EXERCISE | Copy out, precisely as given, the lines from the line with "## Reboot the system (with a given reason)" to the end of the entries that follow.

LISTED RECORDS |

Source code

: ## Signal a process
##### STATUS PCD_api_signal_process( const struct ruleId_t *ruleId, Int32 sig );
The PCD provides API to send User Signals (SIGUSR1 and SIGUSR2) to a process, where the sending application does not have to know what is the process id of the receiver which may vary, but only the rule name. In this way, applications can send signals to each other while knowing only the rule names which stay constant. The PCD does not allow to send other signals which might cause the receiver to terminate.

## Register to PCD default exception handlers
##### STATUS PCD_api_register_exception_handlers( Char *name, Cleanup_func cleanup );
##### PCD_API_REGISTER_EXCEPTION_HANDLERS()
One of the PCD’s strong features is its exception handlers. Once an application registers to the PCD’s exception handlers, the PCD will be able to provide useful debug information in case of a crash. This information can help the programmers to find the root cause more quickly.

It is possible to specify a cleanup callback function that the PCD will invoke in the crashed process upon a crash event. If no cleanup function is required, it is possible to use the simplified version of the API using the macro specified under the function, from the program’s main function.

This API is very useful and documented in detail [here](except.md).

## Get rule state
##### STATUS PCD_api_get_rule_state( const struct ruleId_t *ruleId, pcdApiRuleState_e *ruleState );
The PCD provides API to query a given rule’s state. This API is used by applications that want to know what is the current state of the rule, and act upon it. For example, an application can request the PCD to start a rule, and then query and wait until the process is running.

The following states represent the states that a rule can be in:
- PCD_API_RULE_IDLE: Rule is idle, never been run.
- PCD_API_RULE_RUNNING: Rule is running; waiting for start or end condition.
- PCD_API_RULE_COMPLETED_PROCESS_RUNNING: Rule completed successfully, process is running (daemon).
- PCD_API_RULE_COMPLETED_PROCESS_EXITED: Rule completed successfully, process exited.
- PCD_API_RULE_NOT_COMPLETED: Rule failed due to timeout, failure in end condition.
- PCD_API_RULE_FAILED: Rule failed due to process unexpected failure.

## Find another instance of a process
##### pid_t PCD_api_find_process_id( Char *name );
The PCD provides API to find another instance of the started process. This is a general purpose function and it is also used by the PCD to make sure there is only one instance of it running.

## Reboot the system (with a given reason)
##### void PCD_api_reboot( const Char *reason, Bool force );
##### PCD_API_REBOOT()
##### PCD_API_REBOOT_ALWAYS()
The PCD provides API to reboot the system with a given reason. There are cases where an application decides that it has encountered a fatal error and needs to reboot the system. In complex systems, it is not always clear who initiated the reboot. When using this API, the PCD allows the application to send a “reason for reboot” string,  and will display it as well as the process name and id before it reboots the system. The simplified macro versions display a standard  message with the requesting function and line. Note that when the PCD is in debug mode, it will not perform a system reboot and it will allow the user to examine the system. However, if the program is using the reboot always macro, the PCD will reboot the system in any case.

RESULT OF THE TASK |
## Reboot the system (with a given reason)
##### void PCD_api_reboot( const Char *reason, Bool force );
##### PCD_API_REBOOT()
##### PCD_API_REBOOT_ALWAYS()
The PCD provides API to reboot the system with a given reason. There are cases where an application decides that it has encountered a fatal error and needs to reboot the system. In complex systems, it is not always clear who initiated the reboot. When using this API, the PCD allows the application to send a “reason for reboot” string,  and will display it as well as the process name and id before it reboots the system. The simplified macro versions display a standard  message with the requesting function and line. Note that when the PCD is in debug mode, it will not perform a system reboot and it will allow the user to examine the system. However, if the program is using the reboot always macro, the PCD will reboot the system in any case.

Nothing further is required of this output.